The tax will apply to residential properties which are occupied for less than 30 days in a 12-month period.
He also announced a number of measures to help businesses through the cost-of-living crisis.
“I am introducing a Temporary Business Energy Support Scheme to assist businesses with their energy cost over the winter months,” Mr Donohoe said.
“The scheme will be open to businesses that carry on a Case 1 trade, are tax compliant and have experienced a significant increase in their natural gas and electricity costs.
“It is proposed that the scheme will operate by comparing the average unit price for the relevant bill period in 2022 with the average unit price in the corresponding reference period in 2021.
“If the increase in average unit price is more than 50% then the threshold would be passed and the business would be eligible for support under the scheme.
“Once eligibility criteria are met the support will be calculated on the basis of 40% of the amount of the increase in the bill amount.

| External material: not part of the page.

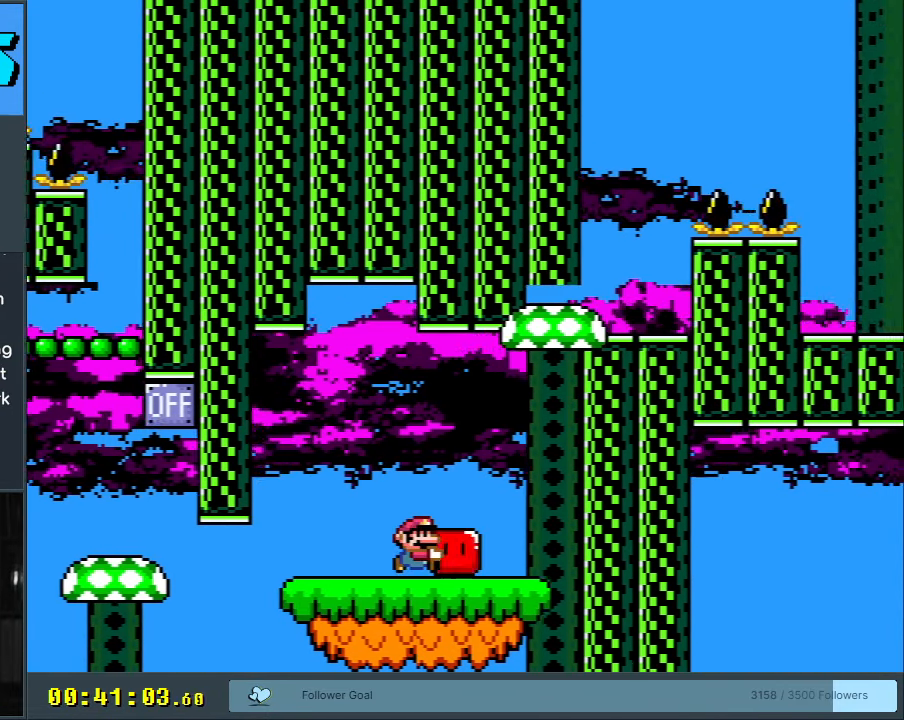
{"buttons": ["B", "Y", "DPAD_RIGHT"], "events": [[83, "B", "down"], [133, "DPAD_RIGHT", "up"], [217, "DPAD_LEFT", "down"], [333, "DPAD_LEFT", "up"], [467, "DPAD_RIGHT", "down"]]}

“A monthly cap of 10,000 euro per trade will apply and an overall cap will apply on the total amount a business can claim.”
Mr Donohoe also said he will direct two billion euro into the national reserve fund and four billion in 2023.
“Following so soon after Brexit and Covid, it is a major achievement for our country to be in a position to put additional resources aside in order to prepare for future challenges and to run a surplus,” TDs were told.
He said major challenges are coming in the form of an ageing population, the digital transition and climate change, so therefore it is “imperative” that the Government prepare public finances are appropriately.
Funding is also being pumped into the justice department to recruit a further 1,000 gardai into the garda college next year.